1816. Saint-Loup-de-Varennes, propriété de Gras, France. Nicéphore Niépce, embusqué depuis huit jours à sa fenêtre obtient la première image héliographique dessinée par la lumière du soleil. Il raconte : « Je plaçai l’appareil dans la chambre où je travaillais.

En face de la volière, et les croisées bien ouvertes, je fis l’expérience d’après le procédé que tu connais, mon cher ami ; et je vis sur le papier blanc toute la partie de la volière qui pouvait être aperçue de la fenêtre, et une légère image des croisées qui se trouvaient moins éclairées que les objets extérieurs ».[1] Dix ans plus tard, il stabilise sur la plaque d’étain enduite de bitume de Judée son « Premier point de vue de la fenêtre de Saint-Loup-de-Varennes », la plus ancienne photographie aujourd’hui conservée.
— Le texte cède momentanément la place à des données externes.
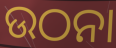
ଉଠନା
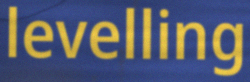
levelling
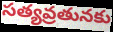
సత్యవ్రతునకు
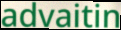
advaitin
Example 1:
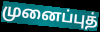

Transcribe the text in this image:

முனைப்புத்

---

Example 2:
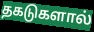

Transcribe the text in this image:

தகடுகளால்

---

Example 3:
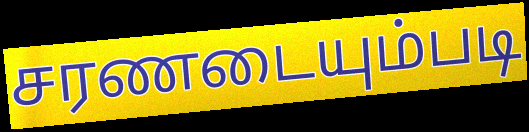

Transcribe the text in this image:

சரணடையும்படி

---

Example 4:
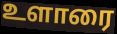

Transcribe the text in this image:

உளாரை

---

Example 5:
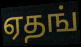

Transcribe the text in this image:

ஏதங்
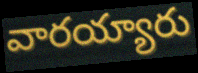
వారయ్యారు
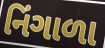
નિંગાળા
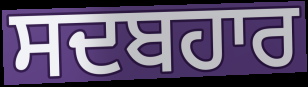
ਸਦਬਹਾਰ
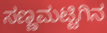
ಸಣ್ಣಮಟ್ಟಿಗಿನ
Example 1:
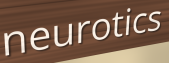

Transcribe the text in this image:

neurotics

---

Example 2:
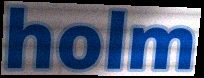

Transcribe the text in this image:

holm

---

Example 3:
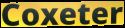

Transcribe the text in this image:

Coxeter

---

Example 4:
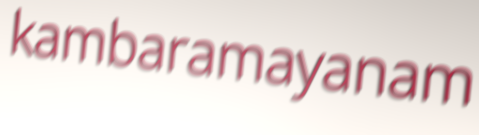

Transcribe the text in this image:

kambaramayanam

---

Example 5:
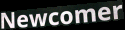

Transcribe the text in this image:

Newcomer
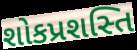
શોકપ્રશસ્તિ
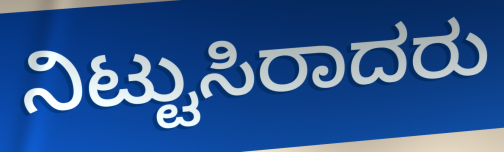
ನಿಟ್ಟುಸಿರಾದರು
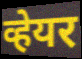
व्हेयर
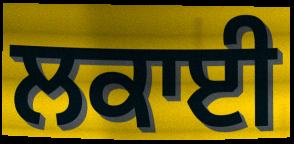
ਲਕਾਈ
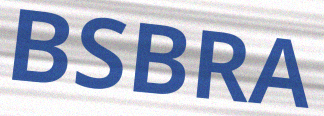
BSBRA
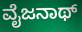
ವೈಜನಾಥ್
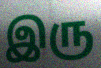
இரு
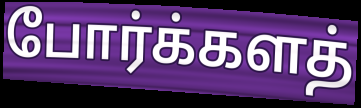
போர்க்களத்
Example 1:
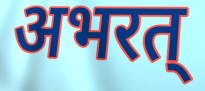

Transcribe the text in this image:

अभरत्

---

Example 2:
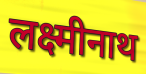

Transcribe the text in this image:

लक्ष्मीनाथ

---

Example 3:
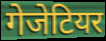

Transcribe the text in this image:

गेजेटियर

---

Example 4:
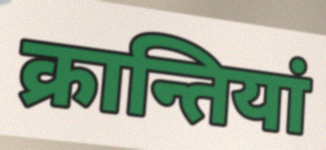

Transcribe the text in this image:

क्रान्तियां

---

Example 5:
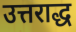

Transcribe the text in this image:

उत्तराद्ध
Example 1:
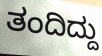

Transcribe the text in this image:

ತಂದಿದ್ದು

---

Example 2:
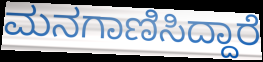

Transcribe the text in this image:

ಮನಗಾಣಿಸಿದ್ದಾರೆ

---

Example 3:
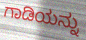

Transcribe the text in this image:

ಗಾಡಿಯನ್ನು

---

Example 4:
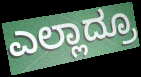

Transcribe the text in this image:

ಎಲ್ಲಾದ್ರೂ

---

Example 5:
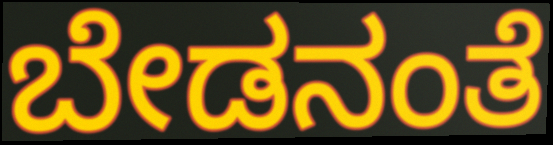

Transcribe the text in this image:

ಬೇಡನಂತೆ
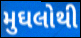
મુઘલોથી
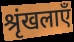
श्रृंखलाएँ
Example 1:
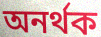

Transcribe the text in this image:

অনৰ্থক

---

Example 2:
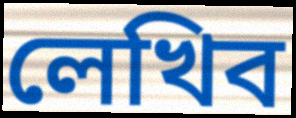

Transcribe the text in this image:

লেখিব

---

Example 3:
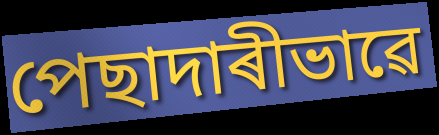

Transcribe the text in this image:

পেছাদাৰীভাৱে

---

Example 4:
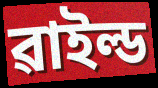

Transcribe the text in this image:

1836. Wiltshire, Lacock Abbey, Grande-Bretagne. William Henry Fox Talbot, futur inventeur du calotype, accroche de minuscules chambres obscures aux fenêtres de la demeure familiale ; il attend que ses « souricières », comme les appelle plaisamment Madame Talbot, opèrent et capturent des coins du parc. Lui aussi cherche à réaliser des « copies de points de vue » qui enregistrent simplement, par une saisie instinctive, immédiate et passive des vues d’extérieur cernées par le cadre rectangulaire de la fenêtre.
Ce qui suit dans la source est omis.